» **Task directions**: Copy out, from the data, each line containing the string "avec".
╔══
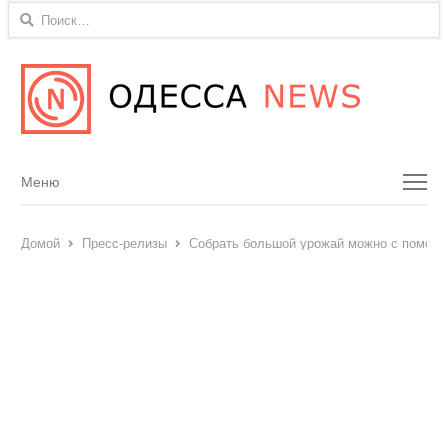
Найти:
Menu
Меню
Домой
Пресс-релизы
Собрать большой урожай можно с помощь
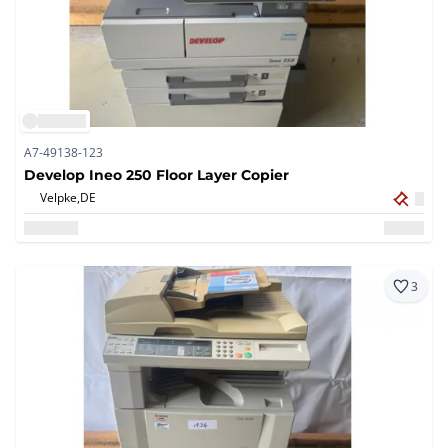
A7-49138-123
Develop Ineo 250 Floor Layer Copier
Velpke,
DE
3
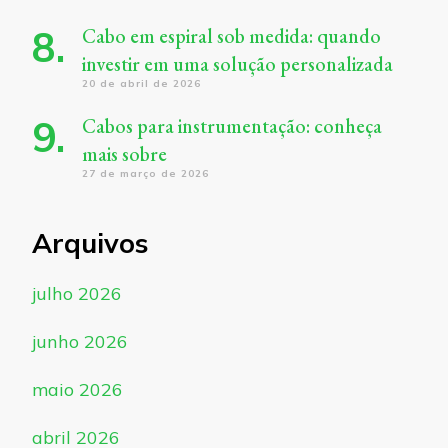
Cabo em espiral sob medida: quando
investir em uma solução personalizada
20 de abril de 2026
Cabos para instrumentação: conheça
mais sobre
27 de março de 2026
Arquivos
julho 2026
junho 2026
maio 2026
abril 2026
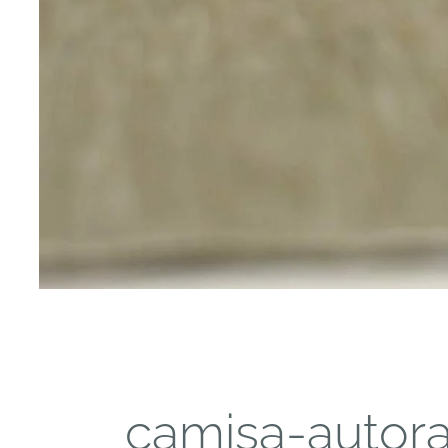
camisa-autora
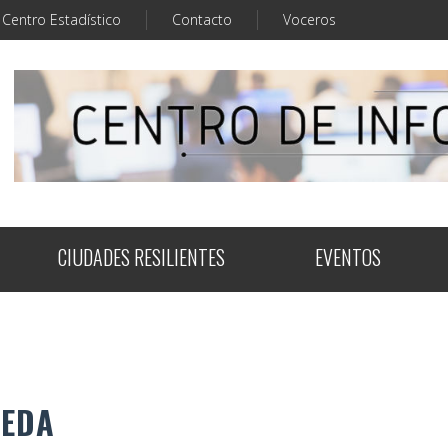
Centro Estadístico
Contacto
Voceros
CIUDADES RESILIENTES
EVENTOS
UEDA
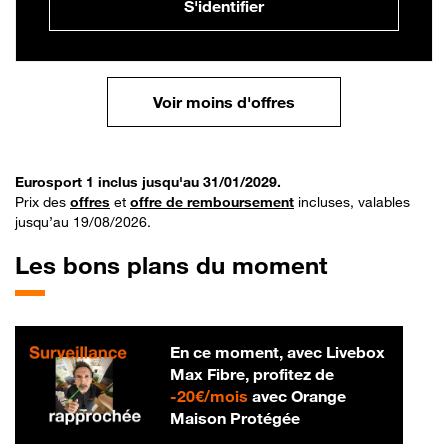
S'identifier
Voir moins d'offres
Eurosport 1 inclus jusqu'au 31/01/2029.
Prix des
offres
et
offre de remboursement
incluses, valables
jusqu’au 19/08/2026.
Les bons plans du moment
En ce moment, avec Livebox
Max Fibre, profitez de
20 € par mois
-
20€/mois
avec Orange
Maison Protégée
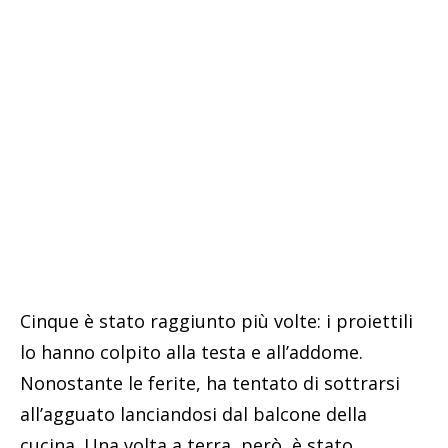
Cinque è stato raggiunto più volte: i proiettili
lo hanno colpito alla testa e all’addome.
Nonostante le ferite, ha tentato di sottrarsi
all’agguato lanciandosi dal balcone della
cucina. Una volta a terra, però, è stato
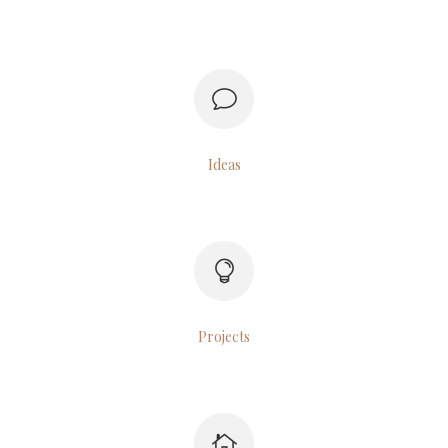
Ideas
Projects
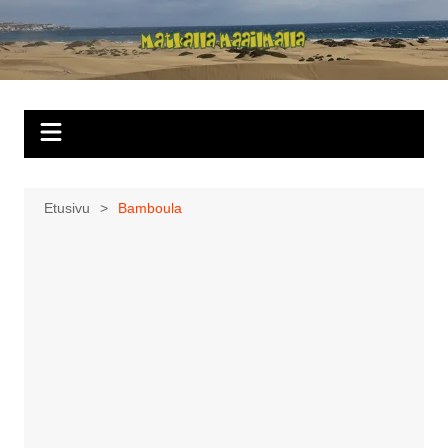
Siirry
sisältöön
Matkalla
maailmalla
Etusivu
Bamboula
╚══
» **Solution for this task**:
En ce moment, avec Livebox
avec Orange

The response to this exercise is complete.